Work request |
Give back, word for word, the lines in the listing below from the one holding "wire [inst_width1 - 1:0] Re1;" down to the one holding "wire [inst_width1 + inst_width2 - 1:0] product1;", both ends included.

Records to use |

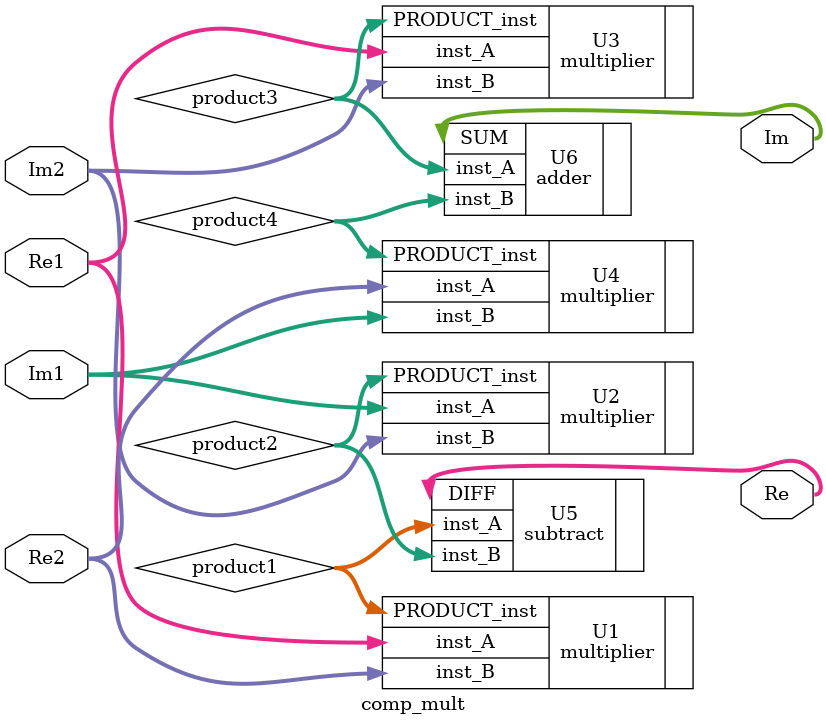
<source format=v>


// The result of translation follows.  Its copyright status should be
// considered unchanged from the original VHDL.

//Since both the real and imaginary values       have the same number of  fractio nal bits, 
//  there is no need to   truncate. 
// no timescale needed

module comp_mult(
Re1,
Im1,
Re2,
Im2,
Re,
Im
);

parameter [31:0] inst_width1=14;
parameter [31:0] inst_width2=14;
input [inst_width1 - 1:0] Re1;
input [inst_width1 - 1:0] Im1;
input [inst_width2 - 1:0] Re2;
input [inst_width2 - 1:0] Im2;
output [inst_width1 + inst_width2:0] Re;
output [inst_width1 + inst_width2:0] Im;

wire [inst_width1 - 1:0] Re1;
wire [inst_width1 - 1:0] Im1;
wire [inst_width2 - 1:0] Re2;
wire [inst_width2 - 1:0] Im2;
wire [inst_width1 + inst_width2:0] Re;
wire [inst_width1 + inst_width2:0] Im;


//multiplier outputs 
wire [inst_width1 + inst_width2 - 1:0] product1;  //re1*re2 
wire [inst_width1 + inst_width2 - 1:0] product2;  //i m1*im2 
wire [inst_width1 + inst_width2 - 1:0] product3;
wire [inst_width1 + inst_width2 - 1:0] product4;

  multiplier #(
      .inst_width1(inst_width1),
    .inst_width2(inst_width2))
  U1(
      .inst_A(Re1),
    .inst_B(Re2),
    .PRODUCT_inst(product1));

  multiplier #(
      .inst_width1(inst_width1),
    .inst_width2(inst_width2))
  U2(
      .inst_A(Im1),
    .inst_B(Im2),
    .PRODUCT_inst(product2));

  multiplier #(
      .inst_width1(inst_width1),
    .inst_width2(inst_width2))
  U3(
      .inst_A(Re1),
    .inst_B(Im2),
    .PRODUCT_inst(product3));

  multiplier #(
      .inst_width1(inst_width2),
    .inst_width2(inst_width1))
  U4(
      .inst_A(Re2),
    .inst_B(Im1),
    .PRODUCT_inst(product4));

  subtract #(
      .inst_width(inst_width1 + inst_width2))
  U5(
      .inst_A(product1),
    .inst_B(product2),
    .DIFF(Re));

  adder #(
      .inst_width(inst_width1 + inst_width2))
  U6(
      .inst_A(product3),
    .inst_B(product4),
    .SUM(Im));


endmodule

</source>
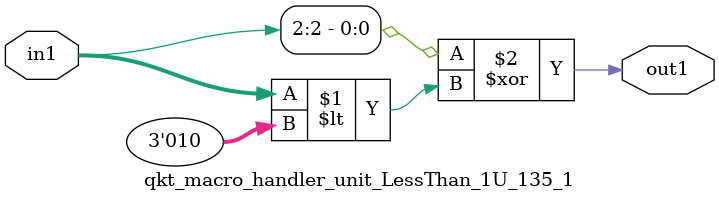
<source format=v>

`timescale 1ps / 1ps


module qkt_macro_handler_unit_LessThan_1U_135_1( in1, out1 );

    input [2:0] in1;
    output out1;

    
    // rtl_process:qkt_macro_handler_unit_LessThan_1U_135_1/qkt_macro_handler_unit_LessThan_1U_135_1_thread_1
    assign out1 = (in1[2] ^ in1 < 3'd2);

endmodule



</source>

Problem solution |
wire [inst_width1 - 1:0] Re1;
wire [inst_width1 - 1:0] Im1;
wire [inst_width2 - 1:0] Re2;
wire [inst_width2 - 1:0] Im2;
wire [inst_width1 + inst_width2:0] Re;
wire [inst_width1 + inst_width2:0] Im;


//multiplier outputs 
wire [inst_width1 + inst_width2 - 1:0] product1;  //re1*re2 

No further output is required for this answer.